Monday 5 September 2016

Star Trek Beyond

Was fun.

In a way the other two Reboot films haven't been.

 I think it's because the creatives this time got that Star Trek's job is to be the positive sci-fi franchise, the hopeful one, the one where people do make mistakes but learn from them.  It's job is not to be grimdark (DS9 never was, no matter what people tell you) or to get lost in continuity loops to amuse the fanboys (Enterprise, here's looking at you). I liked the film's message and its positivity.

I also approve of the fact the story was original. It wasn't based on a previous story, instead it was based on the experiences of these characters, not the experiences of their TOS versions.

Justin Lin should be allowed to direct anything he wants.  The thing I liked most about his directing style is how well he (and the SFX crew) conveyed the three-dimensional nature of space.  The establishing shots of the Yorktown were incredible.  I do wish he'd use fewer cuts in the hand-to-hand fight scenes.
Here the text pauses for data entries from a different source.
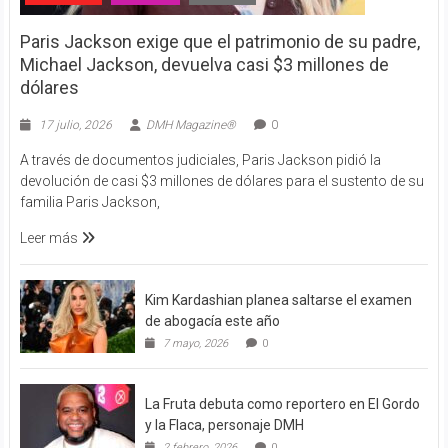
Paris Jackson exige que el patrimonio de su padre,
Michael Jackson, devuelva casi $3 millones de
dólares
17 julio, 2026
DMH Magazine®
0
A través de documentos judiciales, Paris Jackson pidió la
devolución de casi $3 millones de dólares para el sustento de su
familia Paris Jackson,
Leer más
Kim Kardashian planea saltarse el examen
de abogacía este año
7 mayo, 2026
0
La Fruta debuta como reportero en El Gordo
y la Flaca, personaje DMH
2 febrero, 2026
0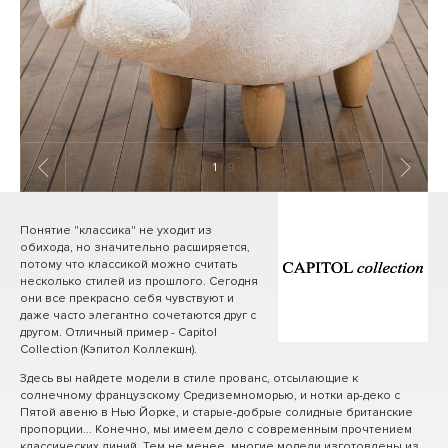
1
/ 9
Понятие "классика" не уходит из
обихода, но значительно расширяется,
потому что классикой можно считать
несколько стилей из прошлого. Сегодня
они все прекрасно себя чувствуют и
даже часто элегантно сочетаются друг с
другом. Отличный пример - Capitol
Collection (Кэпитол Коллекшн).
Здесь вы найдете модели в стиле прованс, отсылающие к
солнечному французскому Средиземноморью, и нотки ар-деко с
Пятой авеню в Нью Йорке, и старые-добрые солидные британские
пропорции... Конечно, мы имеем дело с современным прочтением
классических линий. Тем не менее, многие модели изготовлены из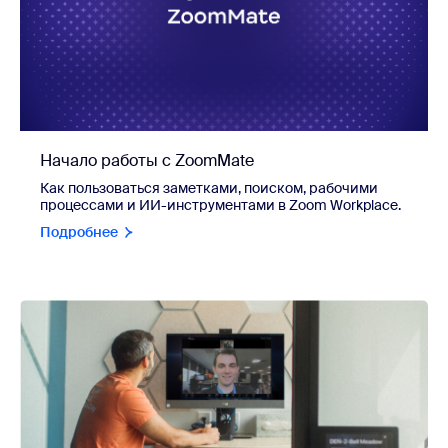
Начало работы с ZoomMate
Как пользоваться заметками, поиском, рабочими
процессами и ИИ-инструментами в Zoom Workplace.
Подробнее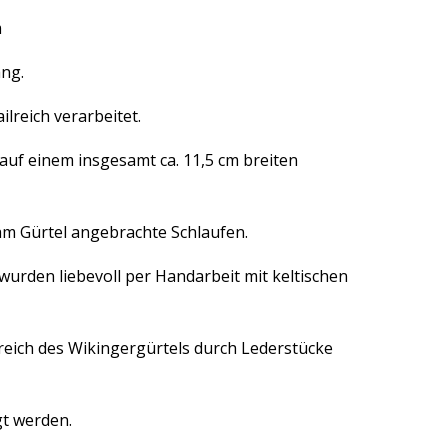
m
ng.
ilreich verarbeitet.
 auf einem insgesamt ca. 11,5 cm breiten
r am Gürtel angebrachte Schlaufen.
wurden liebevoll per Handarbeit mit keltischen
reich des Wikingergürtels durch Lederstücke
gt werden.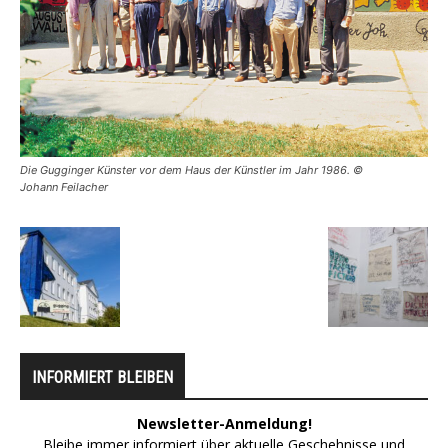
Die Gugginger Künster vor dem Haus der Künstler im Jahr 1986. ©
Johann Feilacher
INFORMIERT BLEIBEN
Newsletter-Anmeldung!
Bleibe immer informiert über aktuelle Geschehnisse und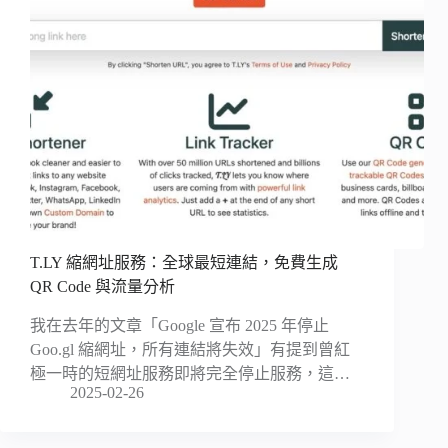
T.LY 縮網址服務：全球最短連結，免費生成
QR Code 與流量分析
我在去年的文章「Google 宣布 2025 年停止
Goo.gl 縮網址，所有連結將失效」有提到曾紅
極一時的短網址服務即將完全停止服務，這…
2025-02-26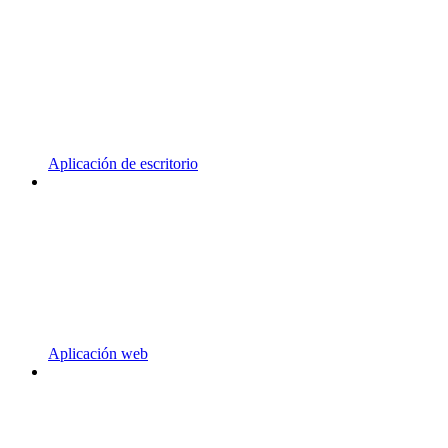
Aplicación de escritorio
Aplicación web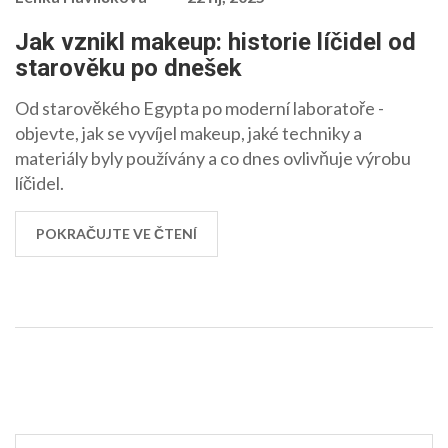
Jak vznikl makeup: historie líčidel od
starověku po dnešek
Od starověkého Egypta po moderní laboratoře -
objevte, jak se vyvíjel makeup, jaké techniky a
materiály byly používány a co dnes ovlivňuje výrobu
líčidel.
POKRAČUJTE VE ČTENÍ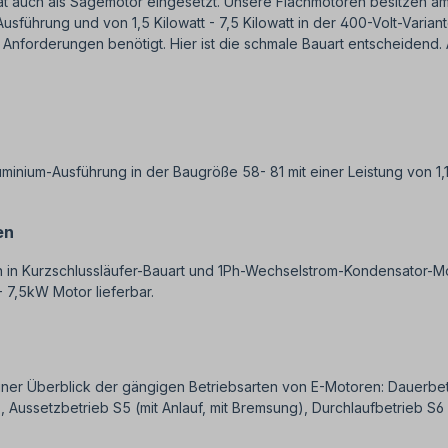
 auch als Sägemotor eingesetzt. Unsere Flachmotoren besitzen am W
Ausführung und von 1,5 Kilowatt - 7,5 Kilowatt in der 400-Volt-Vari
Anforderungen benötigt. Hier ist die schmale Bauart entscheidend.
luminium-Ausführung in der Baugröße 58- 81 mit einer Leistung von 
en
in Kurzschlussläufer-Bauart und 1Ph-Wechselstrom-Kondensator-Mo
 7,5kW Motor lieferbar.
einer Überblick der gängigen Betriebsarten von E-Motoren: Dauerbetr
Aussetzbetrieb S5 (mit Anlauf, mit Bremsung), Durchlaufbetrieb S6 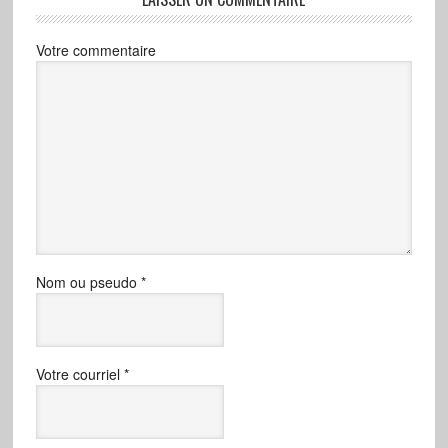
Votre commentaire
Nom ou pseudo
*
Votre courriel
*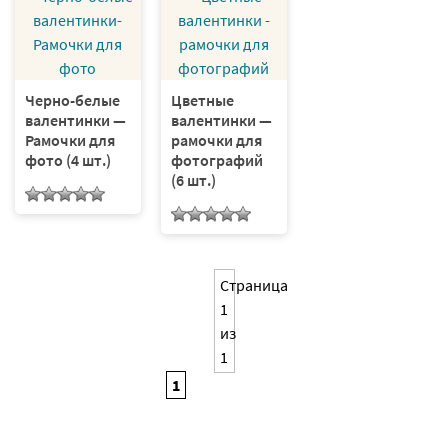
Черно-белые
Цветные
валентинки —
валентинки —
Рамочки для
рамочки для
фото (4 шт.)
фотографий
(6 шт.)
Страница
1
из
1
1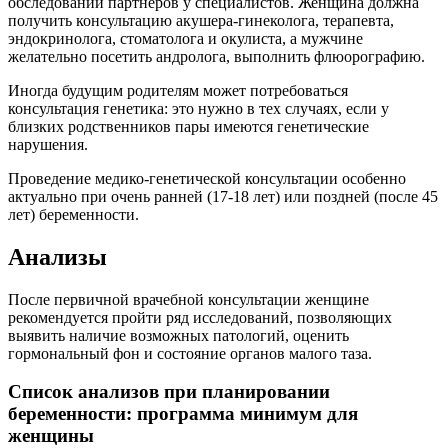
обследований партнеров у специалистов. Женщина должна
получить консультацию акушера-гинеколога, терапевта,
эндокринолога, стоматолога и окулиста, а мужчине
желательно посетить андролога, выполнить флюорографию.
Иногда будущим родителям может потребоваться
консультация генетика: это нужно в тех случаях, если у
близких родственников пары имеются генетические
нарушения.
Проведение медико-генетической консультации особенно
актуально при очень ранней (17-18 лет) или поздней (после 45
лет) беременности.
Анализы
После первичной врачебной консультации женщине
рекомендуется пройти ряд исследований, позволяющих
выявить наличие возможных патологий, оценить
гормональный фон и состояние органов малого таза.
Список анализов при планировании
беременности: программа минимум для
женщины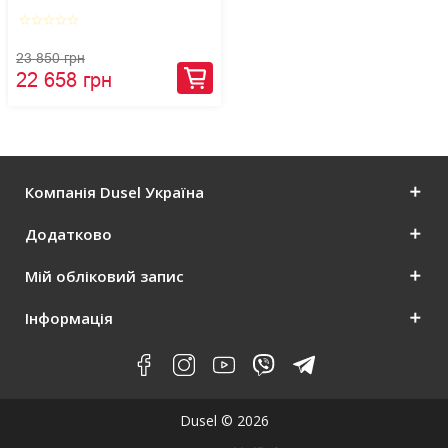
star_border
star_border
star_border
star_border
star_border
23 850 грн
22 658 грн
Компанія Dusel Україна
Додатково
Мій обліковий запис
Інформація
Dusel © 2026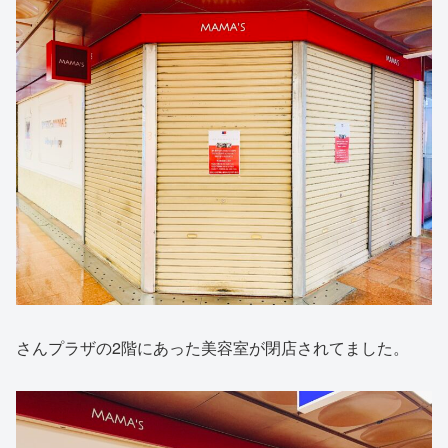
さんプラザの2階にあった美容室が閉店されてました。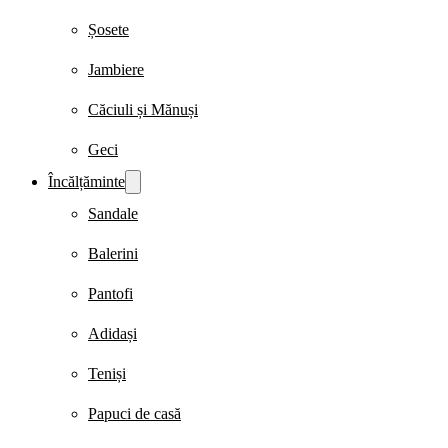
Șosete
Jambiere
Căciuli și Mănuși
Geci
Încălțăminte
Sandale
Balerini
Pantofi
Adidași
Teniși
Papuci de casă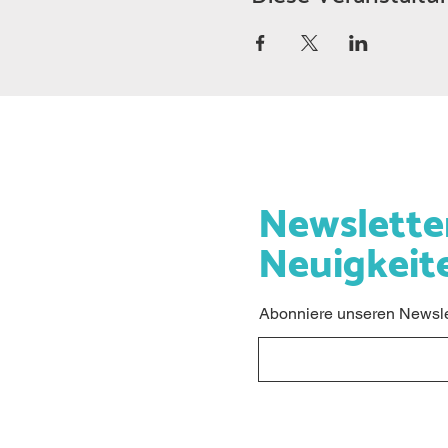
Newslette
Neuigkeit
Abonniere unseren Newslet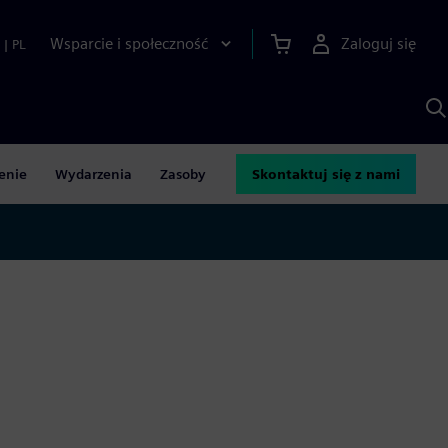
Wsparcie i społeczność
Zaloguj się
|
PL
S
z
p
S
A
enie
Wydarzenia
Zasoby
Skontaktuj się z nami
I know at least one person is going to complain that my main objection to JJ Abrams is his flashy style so how can I love Justin Lin's directing so much? It's because the flash in Lin's style helps the story while Abrams's is just there to look cool. Lin used flashy tricks to show, not tell, the size of space, its three-dimensionality and the Escher-esque qualities something like the Yorktown [or a zero-G battle] is going to have.

Chris Pine's Kirk was much less punchable in this one, which helped matters enormously.
I am utterly in love with Jaylah, but I think everyone is.

SPOILERS BEYOND HERE

It wasn't perfect. I thought that Spock was too emotional and the twist was predictable. The minute you heard Edison's name you could guess that nothing good had happened, but that's a Star Trek tradition too. Seriously, Star Trek pulled "You either die a hero, or you live long enough to see yourself become the villain" way before Batman ever did.

It's clear that someone in the writing staff liked Enterprise, and treated it with more respect than its own finale did.

I liked the way the film gave you enough detail to get what was going on but allowed you to fill in the blanks yourself. I am intrigued by the alien tech. I wonder if Krall's appearance was down to how the machine worked. Maybe it transfers more than life energy but also some part of the victim's DNA. I'd also love to know how the swarm actually worked.

That's how you use "modern" music in your sci-fi film! It turns what was a pretty cringey moment in the first Reboot film into a moment of awesome. "I like the beats and the shouting," indeed.